Die Apothekenleiter machten der Treuhand gegenüber Angaben bezüglich des Umfangs einschließlich der Verteilung ihrer Arbeitszeit in den verschiedenen Aufgabenbereichen. Anhand der Daten konnten detaillierte statistische Auswertungen zur Zeitverteilung in der Apotheke vorgenommen werden. Um einen Überblick über die gesamte Arbeitszeitverteilung und -organisation zu gewinnen, ist die Zeiterfassung über eine strukturierte Selbsteinschätzung der Beteiligten mittels eines Fragebogens ein bewährtes Instrument. Die erhobenen Zeitdaten aus den Apotheken wurden zusammen mit den Kostendaten der Mitarbeiter, auf die wir in einem späteren Artikel eingehen werden, ausgewertet.

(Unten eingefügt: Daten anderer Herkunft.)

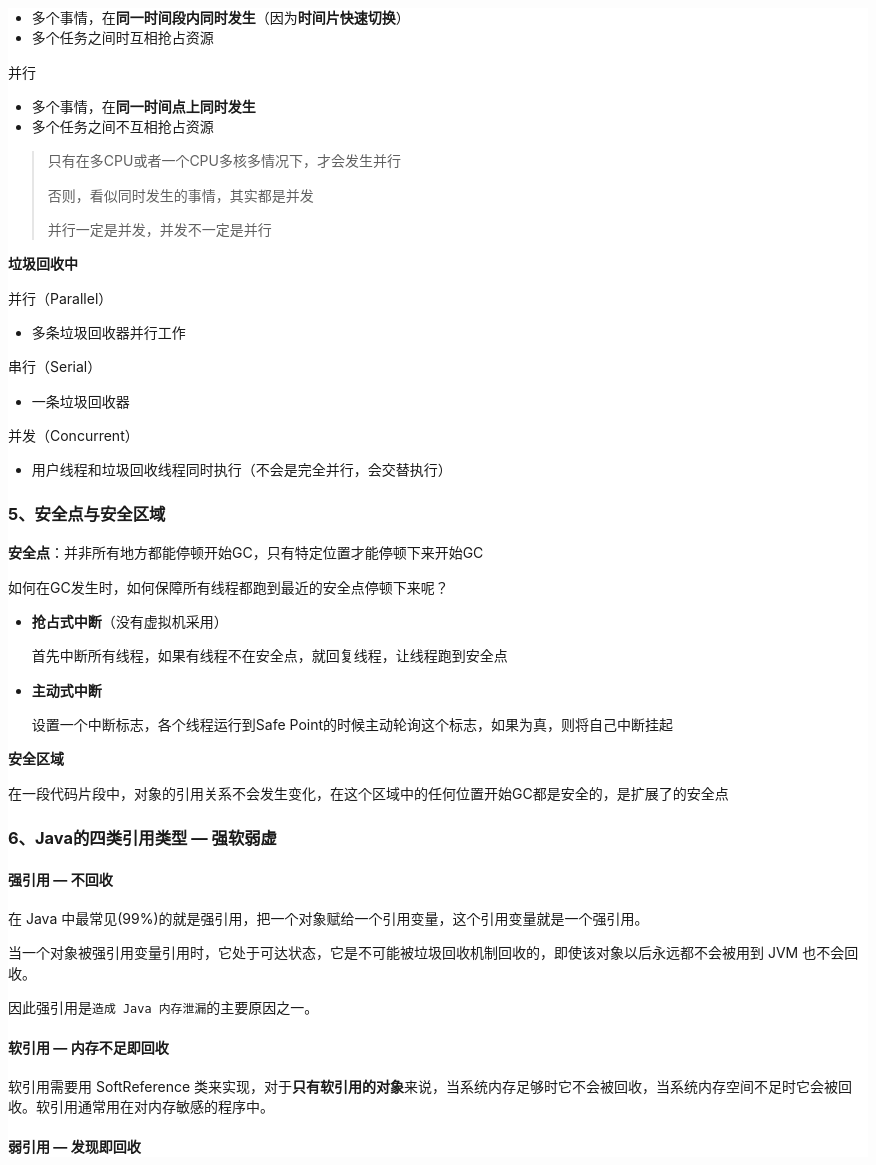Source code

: - 多个事情，在**同一时间段内同时发生**（因为**时间片快速切换**）
- 多个任务之间时互相抢占资源

并行

- 多个事情，在**同一时间点上同时发生**
- 多个任务之间不互相抢占资源

> 只有在多CPU或者一个CPU多核多情况下，才会发生并行
>
> 否则，看似同时发生的事情，其实都是并发
>
> 并行一定是并发，并发不一定是并行

**垃圾回收中**

并行（Parallel）

- 多条垃圾回收器并行工作

串行（Serial）

- 一条垃圾回收器

并发（Concurrent）

- 用户线程和垃圾回收线程同时执行（不会是完全并行，会交替执行）

### 5、安全点与安全区域

**安全点**：并非所有地方都能停顿开始GC，只有特定位置才能停顿下来开始GC

如何在GC发生时，如何保障所有线程都跑到最近的安全点停顿下来呢？

- **抢占式中断**（没有虚拟机采用）

	首先中断所有线程，如果有线程不在安全点，就回复线程，让线程跑到安全点

- **主动式中断**

	设置一个中断标志，各个线程运行到Safe Point的时候主动轮询这个标志，如果为真，则将自己中断挂起

**安全区域**

在一段代码片段中，对象的引用关系不会发生变化，在这个区域中的任何位置开始GC都是安全的，是扩展了的安全点

### 6、Java的四类引用类型 — 强软弱虚

#### 强引用 — 不回收

在 Java 中最常见(99%)的就是强引用，把一个对象赋给一个引用变量，这个引用变量就是一个强引用。

当一个对象被强引用变量引用时，它处于可达状态，它是不可能被垃圾回收机制回收的，即使该对象以后永远都不会被用到 JVM 也不会回收。

因此强引用是`造成 Java 内存泄漏`的主要原因之一。

#### 软引用 — 内存不足即回收

软引用需要用 SoftReference 类来实现，对于**只有软引用的对象**来说，当系统内存足够时它不会被回收，当系统内存空间不足时它会被回收。软引用通常用在对内存敏感的程序中。

#### 弱引用 — 发现即回收
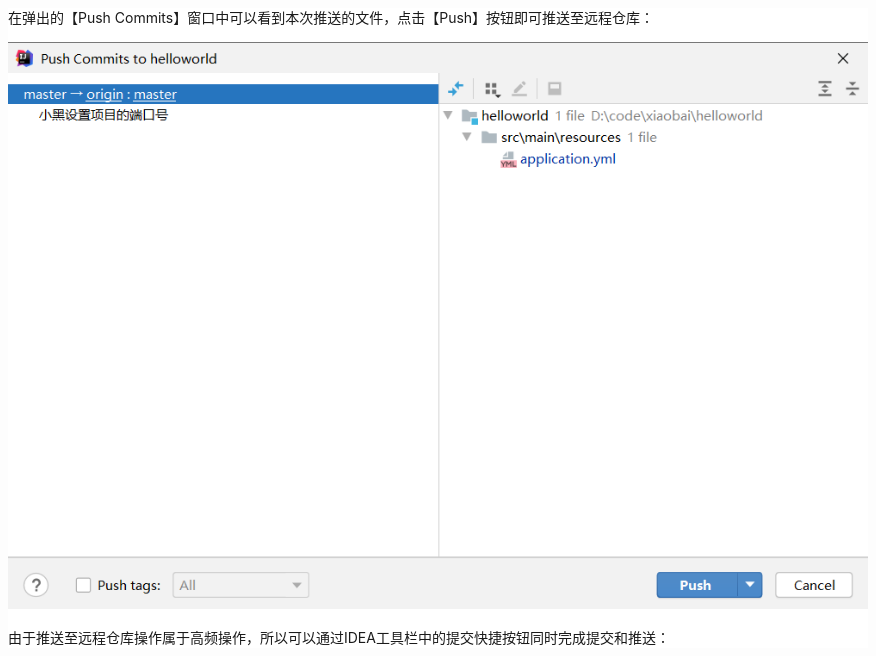 

在弹出的【Push Commits】窗口中可以看到本次推送的文件，点击【Push】按钮即可推送至远程仓库：

![image-20210926171058705](./assets/image-20210926171058705.png)



由于推送至远程仓库操作属于高频操作，所以可以通过IDEA工具栏中的提交快捷按钮同时完成提交和推送：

Durch die Zeiterfassung können zum Beispiel folgende Fragen beantwortet werden: Wie sieht die durchschnittliche Verteilung der Arbeitszeit insgesamt und unterteilt nach Berufsgruppen (Chef, angestellte Approbierte, PTA) aus? - In welchen Bereichen der Apotheke liegen die zeitlichen Schwerpunkte und welche Tätigkeiten spielen (unter zeitlichem Aspekt) eine eher untergeordnete Rolle? - Wo entstehen die Kosten und wie hoch sind sie?

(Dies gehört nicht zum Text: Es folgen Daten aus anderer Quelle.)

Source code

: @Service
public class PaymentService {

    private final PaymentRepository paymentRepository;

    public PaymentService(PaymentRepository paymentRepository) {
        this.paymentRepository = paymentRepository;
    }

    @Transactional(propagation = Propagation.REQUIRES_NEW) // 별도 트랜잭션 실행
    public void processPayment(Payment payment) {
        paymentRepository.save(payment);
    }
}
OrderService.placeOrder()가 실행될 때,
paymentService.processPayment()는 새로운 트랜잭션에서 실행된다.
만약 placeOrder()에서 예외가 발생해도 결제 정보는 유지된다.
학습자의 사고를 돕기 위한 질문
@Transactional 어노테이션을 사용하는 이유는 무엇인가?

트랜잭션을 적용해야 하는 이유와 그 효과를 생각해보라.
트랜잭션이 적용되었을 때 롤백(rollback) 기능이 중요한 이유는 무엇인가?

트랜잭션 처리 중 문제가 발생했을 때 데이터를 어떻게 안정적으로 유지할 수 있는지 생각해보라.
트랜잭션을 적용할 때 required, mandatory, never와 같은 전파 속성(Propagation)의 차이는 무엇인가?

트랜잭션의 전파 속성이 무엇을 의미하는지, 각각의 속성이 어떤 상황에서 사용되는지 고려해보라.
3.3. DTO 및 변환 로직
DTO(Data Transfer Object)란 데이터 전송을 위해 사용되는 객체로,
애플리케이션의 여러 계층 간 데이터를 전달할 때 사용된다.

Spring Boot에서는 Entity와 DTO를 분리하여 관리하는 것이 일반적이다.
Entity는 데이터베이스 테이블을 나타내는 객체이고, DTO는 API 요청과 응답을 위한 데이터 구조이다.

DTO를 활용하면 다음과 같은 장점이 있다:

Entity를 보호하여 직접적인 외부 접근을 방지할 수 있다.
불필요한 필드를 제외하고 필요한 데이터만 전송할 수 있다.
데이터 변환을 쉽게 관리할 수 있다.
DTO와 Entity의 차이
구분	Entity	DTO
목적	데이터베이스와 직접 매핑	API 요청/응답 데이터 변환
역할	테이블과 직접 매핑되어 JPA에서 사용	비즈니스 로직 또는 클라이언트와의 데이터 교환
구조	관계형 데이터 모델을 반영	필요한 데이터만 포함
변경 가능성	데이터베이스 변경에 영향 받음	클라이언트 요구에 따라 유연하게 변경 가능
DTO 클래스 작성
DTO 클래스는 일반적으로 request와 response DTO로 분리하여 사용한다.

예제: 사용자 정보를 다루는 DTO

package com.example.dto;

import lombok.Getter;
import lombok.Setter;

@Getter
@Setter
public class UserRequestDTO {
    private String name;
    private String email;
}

Tabelle 1 führt die wichtigen Kennziffern der teilnehmenden Apotheken auf. Die Kopfzahl gibt die Zahl der Beschäftigten ungeachtet ihrer Wochenarbeitszeit wieder. Bei den Stellen wurden die Mitarbeiter auf Vollzeitstellen umgerechnet. Die Differenz zwischen Mitarbeiteranzahl nach Köpfen und nach Vollzeitstellen gibt einen Anhaltspunkt für den Grad des Einsatzes von Teilzeitarbeit.

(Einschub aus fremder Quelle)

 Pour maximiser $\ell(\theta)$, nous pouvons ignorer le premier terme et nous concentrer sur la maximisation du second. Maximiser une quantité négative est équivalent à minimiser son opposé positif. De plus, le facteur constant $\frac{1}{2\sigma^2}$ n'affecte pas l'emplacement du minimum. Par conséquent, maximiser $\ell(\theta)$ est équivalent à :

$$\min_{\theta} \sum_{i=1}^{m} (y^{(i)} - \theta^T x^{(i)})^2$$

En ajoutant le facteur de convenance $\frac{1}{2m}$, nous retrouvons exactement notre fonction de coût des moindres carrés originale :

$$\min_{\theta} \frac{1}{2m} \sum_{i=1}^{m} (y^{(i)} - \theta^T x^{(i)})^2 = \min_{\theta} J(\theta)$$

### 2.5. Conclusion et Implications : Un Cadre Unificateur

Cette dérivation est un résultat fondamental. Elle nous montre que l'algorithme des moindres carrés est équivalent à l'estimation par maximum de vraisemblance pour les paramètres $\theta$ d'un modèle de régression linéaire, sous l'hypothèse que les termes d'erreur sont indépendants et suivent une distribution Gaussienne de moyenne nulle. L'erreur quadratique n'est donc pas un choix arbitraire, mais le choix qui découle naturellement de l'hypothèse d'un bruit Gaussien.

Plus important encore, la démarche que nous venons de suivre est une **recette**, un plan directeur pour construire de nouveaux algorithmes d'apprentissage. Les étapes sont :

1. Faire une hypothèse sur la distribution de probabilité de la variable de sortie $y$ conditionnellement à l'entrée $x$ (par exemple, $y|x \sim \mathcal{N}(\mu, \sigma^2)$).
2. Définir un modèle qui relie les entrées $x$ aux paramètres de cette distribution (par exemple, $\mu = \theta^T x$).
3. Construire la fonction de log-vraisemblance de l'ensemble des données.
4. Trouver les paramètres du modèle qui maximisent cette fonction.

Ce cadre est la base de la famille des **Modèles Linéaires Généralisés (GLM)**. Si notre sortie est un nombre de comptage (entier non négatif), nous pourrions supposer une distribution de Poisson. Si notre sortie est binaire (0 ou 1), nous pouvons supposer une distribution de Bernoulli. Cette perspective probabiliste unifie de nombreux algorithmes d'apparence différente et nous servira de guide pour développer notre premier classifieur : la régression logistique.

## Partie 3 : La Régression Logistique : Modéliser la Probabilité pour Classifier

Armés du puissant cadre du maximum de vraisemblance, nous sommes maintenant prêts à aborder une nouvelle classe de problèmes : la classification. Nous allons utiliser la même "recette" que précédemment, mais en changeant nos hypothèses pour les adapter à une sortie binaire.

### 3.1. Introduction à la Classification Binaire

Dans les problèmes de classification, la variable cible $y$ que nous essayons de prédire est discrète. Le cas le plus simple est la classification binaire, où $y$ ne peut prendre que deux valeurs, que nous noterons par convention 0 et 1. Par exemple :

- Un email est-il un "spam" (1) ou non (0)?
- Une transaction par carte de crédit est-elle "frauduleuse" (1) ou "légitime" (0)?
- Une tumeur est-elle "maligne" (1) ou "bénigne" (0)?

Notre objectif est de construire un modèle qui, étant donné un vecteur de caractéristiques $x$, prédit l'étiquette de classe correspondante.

Kennzahlen der teilnehmenden Apotheken |
||
Durchschnitt der Apotheken | West | Ost |
Köpfe je Apotheke inklusive Leiter | 6,7 | 7,8 |
Vollzeitstellen je Apotheke inklusive Leiter | 5,4 | 7,0 |
Ø Vertragsarbeitszeit je Mitarbeiter | 27,5 | 32,1 |
Ø Wochenarbeitszeit je Leiter | 47,0 | 47,3 |
Ø Wochenöffnungszeit | 47,1 | 54,6 |
Noch deutlicher spiegelt sich dieser Grad in der zu berechnenden durchschnittlichen wöchentlichen Arbeitszeit wider. Je höher die Wochenarbeitszeit ist, desto stärker geht der Trend in Richtung Vollzeitbeschäftigung. Im Durchschnitt arbeiten also die Apothekenleiter der untersuchten Apotheken rund 47 Wochenstunden, das sind 124 Prozent von 38 Wochenstunden; die Mitarbeitern arbeiten durchschnittlich 27,5 und im Osten 32,1 Stunden, was 72 beziehungsweise 84 Prozent im Osten entspricht. Im Westen findet sich im Durchschnitt eine volle Abdeckung der Wochenöffnungszeit durch den Leiter. Wie zu erwarten war, zeigen die Apothekenleiter in Ost und West gegenüber der Wochenarbeitszeit der Angestellten ein überdurchschnittliches zeitliches Engagement in ihren Apotheken.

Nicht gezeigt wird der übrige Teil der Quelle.